Date: 1892
Owner: Beinecke Rare Book and Manuscript Library, Yale
Source Type: Images
This image from 1519 depicts a fundamental part of Cortes' conquest of the Aztecs--intercultural communication--a necessity that would have proved far more difficult without the aid of the woman pictured here, Dona Marina (also known as La Malinche). The Iberian voyages of discovery are most often remembered as distinctly masculine affairs in which courageous men overcame many obstacles, both at sea and in bizarre new countries, with the help of European technology. To be sure, there is much truth in this, but Indian women also played a crucial, even technological, role in the various New World campaigns.
Many Indian women from the fifteenth to nineteenth centuries acted as both concubines and interpreters for conquering Europeans. Dona Marina was given as a slave to Cortes and proved his constant aid in negotiations with Moctezuma and other Indian leaders throughout Mexico.

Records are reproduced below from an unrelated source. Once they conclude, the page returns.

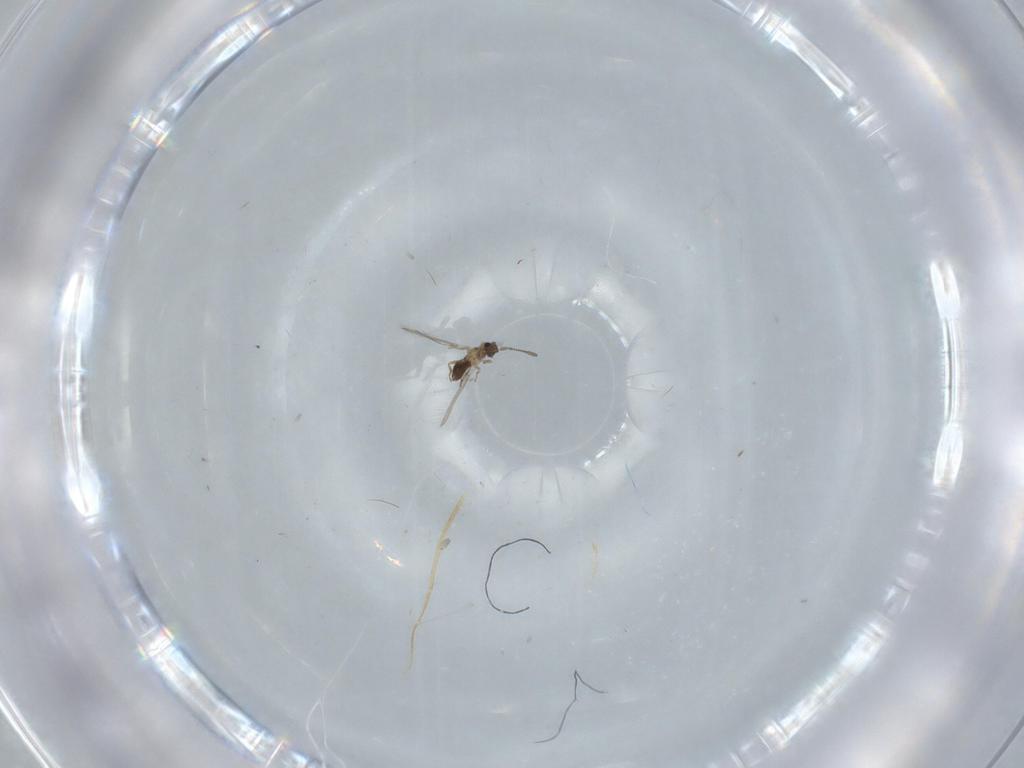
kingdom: Animalia
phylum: Arthropoda
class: Insecta
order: Hymenoptera
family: Mymaridae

Historians recognize her as an expert linguist, but only recently has language been disassociated from "technology," a term that has come to connote "manly" pursuits, especially engineering (Oldenziel 1999). In terms of which technologies were the most crucial to the era of American exploration, the largely female skill of translation should be considered equally important as firearms and navigation.
Oldenziel, Ruth. Making Technology Masculine: Men, Women, and Modern Machines in America, 1870-1945. Amsterdam: Amsterdam University Press, 1999.